Supplied passage
****************

The Paraguayan bottle dance (Danza de la Botella) is a traditional folk dance from Paraguay in which performers dance with glass bottles balanced on their heads.

==History==
The origin of the bottle dance remains unclear. One theory is that the dance was derived from the galopa folk dance, which consists of dancers performing with jugs on top of their heads, with dancers replacing jugs with glass bottles.

==Performance==
Bottle dances performances feature female dancers wearing nineteenth century rural costumes that includes an ankle-length skirt. Performances are typically accompanied by music from the Paraguayan polka genre. Bottle dance performances tend to be largely improvised with basic moves consisting of dancers with outstretched arms holding the ruffles of their skirts while maintaining the impression that there aren't any bottles. The dance can be perform by individuals, pairs, or groups with each dancer balancing one or two bottles but more advanced dancers are able balance ten or more bottles on their heads. The bottles used by dancers are usually decorated with a tricolored ribbon resembling the Paraguayan flag or with flowers. Also, when a dancer performs with multiple stacked bottles, she uses bottles designed to attach to each other but do not attach to her head.

==In popular culture==
The twentieth and thirty-second seasons of the American reality show The Amazing Race featured a task in which contestants had to perform the bottle dance while in Asunción.

During the second season of Got Talent España, one contestant, Belén Torres, auditioned with a bottle dance performance that concluded with her dancing with a stack of five bottles. Three years later, another contestant, Erika Vega, auditioned during the show's fifth season with a bottle dance performance that concluded with her dancing with a stack of ten bottles.

****************

Instructions for the task
In the Paraguayan bottle dance passage, which folk dance is named as a possible source of the bottle dance?

****************

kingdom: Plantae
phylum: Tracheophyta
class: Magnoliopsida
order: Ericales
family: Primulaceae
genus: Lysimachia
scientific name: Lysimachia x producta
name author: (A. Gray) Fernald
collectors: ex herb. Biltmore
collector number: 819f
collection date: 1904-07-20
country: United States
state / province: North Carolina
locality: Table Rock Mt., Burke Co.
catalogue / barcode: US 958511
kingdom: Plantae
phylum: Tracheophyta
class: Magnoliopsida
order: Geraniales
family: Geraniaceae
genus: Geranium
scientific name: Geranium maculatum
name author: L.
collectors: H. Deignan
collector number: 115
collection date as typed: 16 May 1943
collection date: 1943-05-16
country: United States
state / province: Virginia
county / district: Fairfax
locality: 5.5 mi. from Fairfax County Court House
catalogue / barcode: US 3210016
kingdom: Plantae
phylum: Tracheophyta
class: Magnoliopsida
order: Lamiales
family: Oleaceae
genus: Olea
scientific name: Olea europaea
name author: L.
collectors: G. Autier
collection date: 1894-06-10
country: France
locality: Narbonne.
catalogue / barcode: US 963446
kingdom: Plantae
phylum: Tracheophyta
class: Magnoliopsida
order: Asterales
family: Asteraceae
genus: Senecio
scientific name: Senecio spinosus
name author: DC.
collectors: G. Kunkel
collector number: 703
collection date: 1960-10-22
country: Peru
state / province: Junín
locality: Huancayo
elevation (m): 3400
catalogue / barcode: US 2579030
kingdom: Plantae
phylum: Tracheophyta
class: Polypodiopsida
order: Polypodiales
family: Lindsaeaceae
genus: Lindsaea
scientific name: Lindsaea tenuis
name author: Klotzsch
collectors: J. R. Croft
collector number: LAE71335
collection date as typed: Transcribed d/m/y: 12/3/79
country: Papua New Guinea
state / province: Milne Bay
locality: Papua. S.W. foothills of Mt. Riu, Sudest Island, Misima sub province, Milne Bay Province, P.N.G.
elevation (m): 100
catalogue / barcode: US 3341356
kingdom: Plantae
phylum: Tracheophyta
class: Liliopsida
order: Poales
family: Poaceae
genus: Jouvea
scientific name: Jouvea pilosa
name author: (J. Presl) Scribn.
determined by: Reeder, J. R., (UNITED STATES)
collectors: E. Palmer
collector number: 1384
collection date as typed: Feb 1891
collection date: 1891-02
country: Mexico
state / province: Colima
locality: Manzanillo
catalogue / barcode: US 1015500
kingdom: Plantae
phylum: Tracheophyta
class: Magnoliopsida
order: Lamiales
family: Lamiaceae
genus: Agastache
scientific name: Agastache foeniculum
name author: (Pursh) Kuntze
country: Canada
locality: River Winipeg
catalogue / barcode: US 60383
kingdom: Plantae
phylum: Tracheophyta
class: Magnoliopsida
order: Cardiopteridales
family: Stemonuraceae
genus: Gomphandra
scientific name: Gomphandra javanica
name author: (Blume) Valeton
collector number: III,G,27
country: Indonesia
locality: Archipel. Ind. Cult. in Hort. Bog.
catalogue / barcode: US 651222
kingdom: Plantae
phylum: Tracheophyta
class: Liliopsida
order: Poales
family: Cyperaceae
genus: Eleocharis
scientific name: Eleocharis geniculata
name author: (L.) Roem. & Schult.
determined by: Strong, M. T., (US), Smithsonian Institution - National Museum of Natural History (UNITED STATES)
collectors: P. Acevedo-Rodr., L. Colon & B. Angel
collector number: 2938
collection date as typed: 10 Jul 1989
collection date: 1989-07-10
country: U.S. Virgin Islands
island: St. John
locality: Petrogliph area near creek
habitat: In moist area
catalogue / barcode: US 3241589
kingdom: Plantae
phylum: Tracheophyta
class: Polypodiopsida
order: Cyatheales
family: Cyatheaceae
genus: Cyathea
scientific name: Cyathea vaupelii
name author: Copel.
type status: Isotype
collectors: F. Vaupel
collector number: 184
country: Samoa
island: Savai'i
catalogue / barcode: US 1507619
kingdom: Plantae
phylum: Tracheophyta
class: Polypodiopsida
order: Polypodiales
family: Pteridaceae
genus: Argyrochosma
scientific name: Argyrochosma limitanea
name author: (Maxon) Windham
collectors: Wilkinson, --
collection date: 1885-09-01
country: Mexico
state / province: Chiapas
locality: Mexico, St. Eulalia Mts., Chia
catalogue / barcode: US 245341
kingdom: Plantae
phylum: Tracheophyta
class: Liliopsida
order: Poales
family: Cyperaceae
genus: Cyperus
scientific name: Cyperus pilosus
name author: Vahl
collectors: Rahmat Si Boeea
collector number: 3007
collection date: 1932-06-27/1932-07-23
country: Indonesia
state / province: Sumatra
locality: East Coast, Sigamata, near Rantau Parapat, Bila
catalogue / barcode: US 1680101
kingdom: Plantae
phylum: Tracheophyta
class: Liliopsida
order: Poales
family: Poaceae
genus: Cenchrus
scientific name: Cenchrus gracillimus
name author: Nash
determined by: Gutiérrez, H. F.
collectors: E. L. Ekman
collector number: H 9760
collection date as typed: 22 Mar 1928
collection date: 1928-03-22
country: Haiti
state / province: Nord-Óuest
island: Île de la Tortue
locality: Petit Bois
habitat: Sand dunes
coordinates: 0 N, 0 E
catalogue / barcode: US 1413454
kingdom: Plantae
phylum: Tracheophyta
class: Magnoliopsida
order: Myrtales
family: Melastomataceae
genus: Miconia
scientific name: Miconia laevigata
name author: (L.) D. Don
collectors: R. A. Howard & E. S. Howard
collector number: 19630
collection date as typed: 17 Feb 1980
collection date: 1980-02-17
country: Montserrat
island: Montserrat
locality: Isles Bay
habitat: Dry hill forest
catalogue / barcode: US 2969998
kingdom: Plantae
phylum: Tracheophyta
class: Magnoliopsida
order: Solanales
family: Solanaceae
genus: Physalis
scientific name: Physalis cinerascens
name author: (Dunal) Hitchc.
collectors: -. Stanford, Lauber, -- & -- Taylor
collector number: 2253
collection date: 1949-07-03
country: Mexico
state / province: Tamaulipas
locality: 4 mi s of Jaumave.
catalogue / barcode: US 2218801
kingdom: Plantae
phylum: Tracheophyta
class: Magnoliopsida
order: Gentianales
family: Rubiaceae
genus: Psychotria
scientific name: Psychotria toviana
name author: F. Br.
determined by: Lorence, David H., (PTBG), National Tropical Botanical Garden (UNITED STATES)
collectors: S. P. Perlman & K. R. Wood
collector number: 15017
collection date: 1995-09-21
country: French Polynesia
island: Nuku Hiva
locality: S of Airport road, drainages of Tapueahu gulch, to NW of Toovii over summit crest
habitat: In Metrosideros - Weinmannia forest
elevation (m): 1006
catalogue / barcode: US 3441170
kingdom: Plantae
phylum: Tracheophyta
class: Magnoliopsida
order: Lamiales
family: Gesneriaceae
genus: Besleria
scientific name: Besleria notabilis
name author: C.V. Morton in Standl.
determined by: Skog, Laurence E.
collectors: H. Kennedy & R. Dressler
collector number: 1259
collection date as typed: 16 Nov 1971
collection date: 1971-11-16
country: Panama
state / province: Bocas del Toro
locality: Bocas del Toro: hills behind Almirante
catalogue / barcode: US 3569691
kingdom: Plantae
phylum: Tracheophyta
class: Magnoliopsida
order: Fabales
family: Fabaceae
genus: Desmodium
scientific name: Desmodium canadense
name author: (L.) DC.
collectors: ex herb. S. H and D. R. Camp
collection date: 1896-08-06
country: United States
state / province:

****************

Answer below
The galopa, in which dancers perform with jugs on their heads.